## [Work instructions]
The entries below contain a line with "cx_px: -781" and a line with "focal_mm: 18". Retype exactly everything from the first down to the second, both included, and nothing else.

[Start of section]

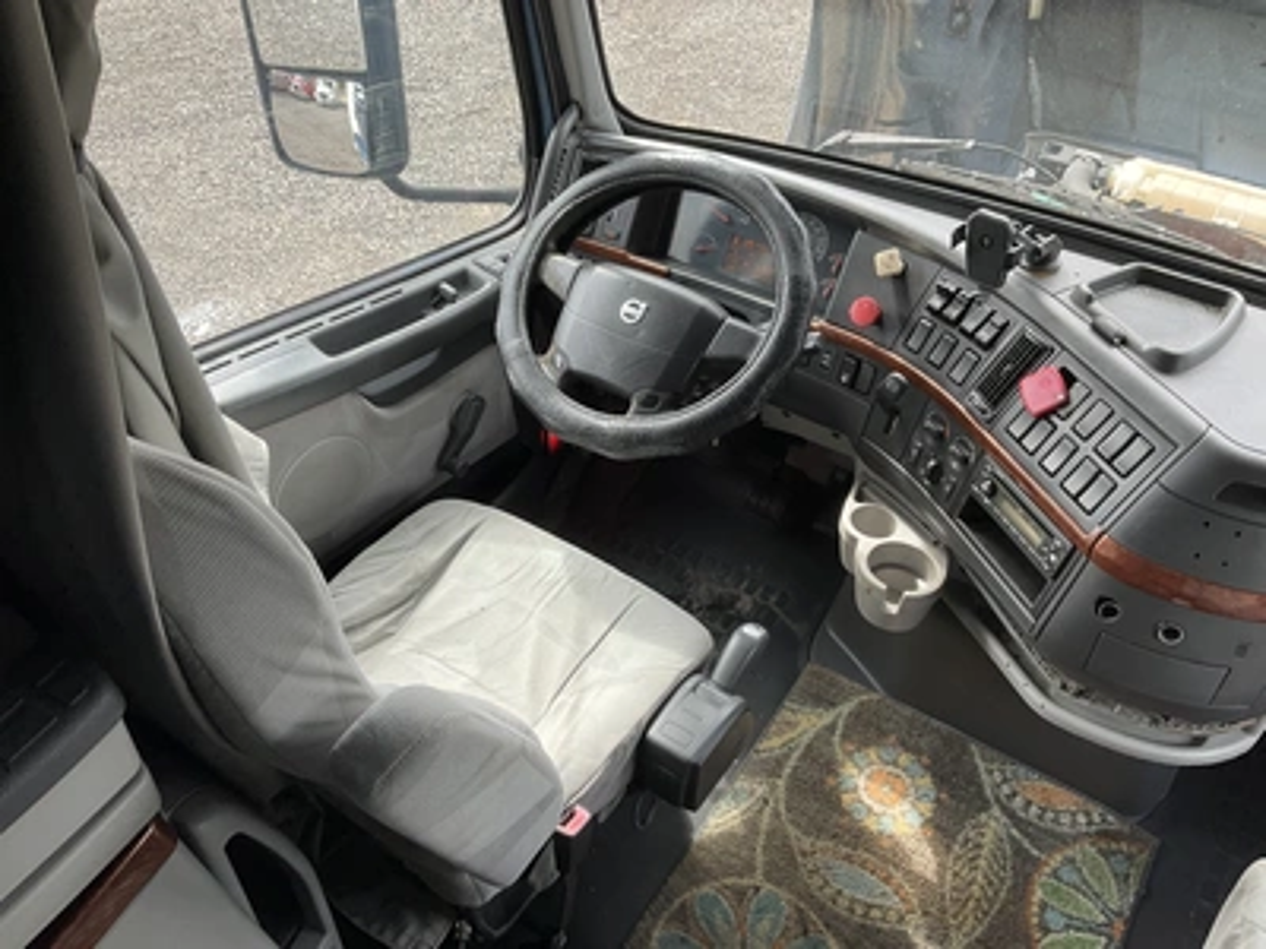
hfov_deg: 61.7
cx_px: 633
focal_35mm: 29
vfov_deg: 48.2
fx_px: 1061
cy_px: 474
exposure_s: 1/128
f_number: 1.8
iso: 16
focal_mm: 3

[End of section]
[Start of section]

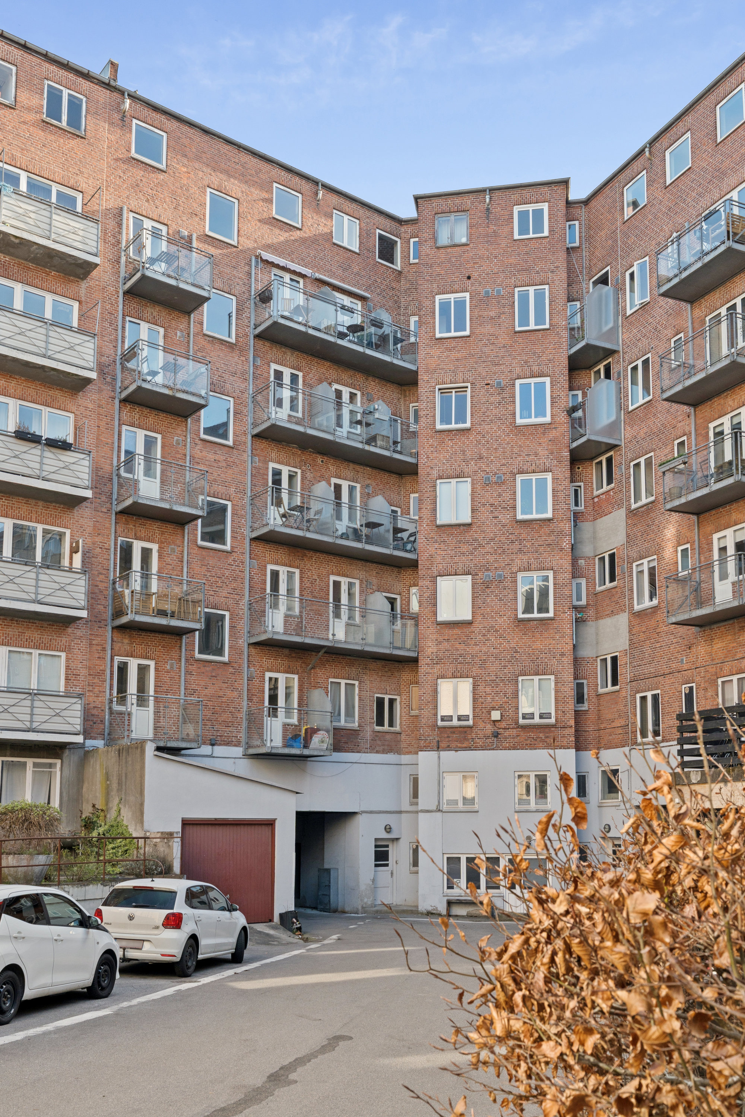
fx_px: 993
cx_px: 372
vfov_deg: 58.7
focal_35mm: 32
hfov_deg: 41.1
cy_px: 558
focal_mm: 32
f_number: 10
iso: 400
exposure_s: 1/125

[End of section]
[Start of section]

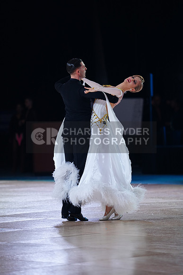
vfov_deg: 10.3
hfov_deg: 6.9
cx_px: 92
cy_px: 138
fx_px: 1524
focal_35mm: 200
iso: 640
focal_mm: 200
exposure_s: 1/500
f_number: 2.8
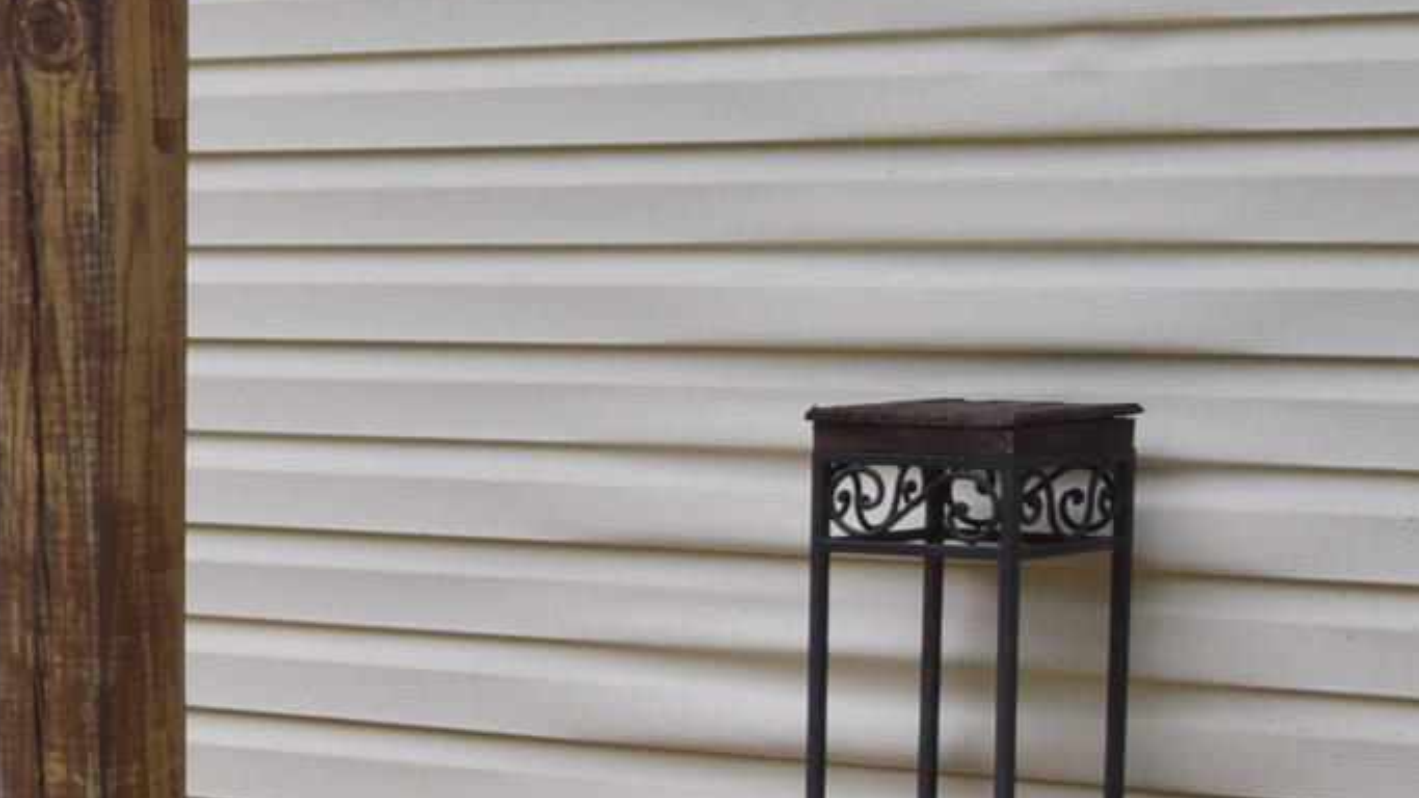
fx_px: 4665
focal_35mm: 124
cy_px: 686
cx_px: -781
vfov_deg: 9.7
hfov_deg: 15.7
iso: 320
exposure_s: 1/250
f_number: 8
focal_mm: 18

[End of section]

## [Output for this task]
cx_px: -781
vfov_deg: 9.7
hfov_deg: 15.7
iso: 320
exposure_s: 1/250
f_number: 8
focal_mm: 18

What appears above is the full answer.